* [ACTIVITY]
Count the lines in the entries below that contain the word "Keselamatan", matching case exactly. Reply with the number only.

* [MATERIAL FOR THIS EXERCISE]
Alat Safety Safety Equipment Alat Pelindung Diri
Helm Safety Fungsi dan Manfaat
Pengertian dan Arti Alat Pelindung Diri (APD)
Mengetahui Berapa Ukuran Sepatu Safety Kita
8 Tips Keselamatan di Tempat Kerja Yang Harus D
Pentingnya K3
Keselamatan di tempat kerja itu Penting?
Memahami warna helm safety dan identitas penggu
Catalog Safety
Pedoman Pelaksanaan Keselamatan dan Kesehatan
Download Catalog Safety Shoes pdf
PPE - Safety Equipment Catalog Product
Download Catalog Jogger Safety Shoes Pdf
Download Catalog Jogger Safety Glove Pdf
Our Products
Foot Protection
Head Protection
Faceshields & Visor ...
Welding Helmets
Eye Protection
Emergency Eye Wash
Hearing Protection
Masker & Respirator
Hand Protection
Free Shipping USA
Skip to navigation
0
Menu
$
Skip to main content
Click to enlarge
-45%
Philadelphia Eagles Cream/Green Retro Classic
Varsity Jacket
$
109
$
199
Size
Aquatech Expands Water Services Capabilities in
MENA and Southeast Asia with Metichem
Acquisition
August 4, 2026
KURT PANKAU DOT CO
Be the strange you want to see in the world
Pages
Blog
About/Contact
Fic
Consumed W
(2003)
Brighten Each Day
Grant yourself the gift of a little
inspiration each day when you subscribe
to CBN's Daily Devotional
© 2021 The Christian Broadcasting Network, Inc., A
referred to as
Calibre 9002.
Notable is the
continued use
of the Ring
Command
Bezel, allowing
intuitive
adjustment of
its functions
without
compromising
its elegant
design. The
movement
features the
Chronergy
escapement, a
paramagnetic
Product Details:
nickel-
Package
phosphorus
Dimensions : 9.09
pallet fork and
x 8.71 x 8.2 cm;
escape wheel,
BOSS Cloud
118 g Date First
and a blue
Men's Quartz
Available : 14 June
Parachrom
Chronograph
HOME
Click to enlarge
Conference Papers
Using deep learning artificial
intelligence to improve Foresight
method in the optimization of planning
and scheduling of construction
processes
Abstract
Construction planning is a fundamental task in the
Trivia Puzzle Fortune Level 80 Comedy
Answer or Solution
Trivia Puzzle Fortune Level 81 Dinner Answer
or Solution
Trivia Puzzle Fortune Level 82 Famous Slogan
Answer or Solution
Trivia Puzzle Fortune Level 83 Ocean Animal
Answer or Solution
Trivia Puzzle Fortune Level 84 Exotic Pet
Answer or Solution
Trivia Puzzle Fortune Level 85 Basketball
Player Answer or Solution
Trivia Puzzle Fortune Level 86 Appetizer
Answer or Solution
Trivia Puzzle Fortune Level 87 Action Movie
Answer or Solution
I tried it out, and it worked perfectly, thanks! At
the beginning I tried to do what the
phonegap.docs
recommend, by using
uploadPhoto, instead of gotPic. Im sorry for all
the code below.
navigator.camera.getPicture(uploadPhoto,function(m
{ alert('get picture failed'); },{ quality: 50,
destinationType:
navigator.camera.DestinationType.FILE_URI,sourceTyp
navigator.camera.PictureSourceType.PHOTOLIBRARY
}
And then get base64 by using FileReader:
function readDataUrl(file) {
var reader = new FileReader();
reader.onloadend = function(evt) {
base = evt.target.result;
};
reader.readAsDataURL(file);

* [COMPLETED TASK]
3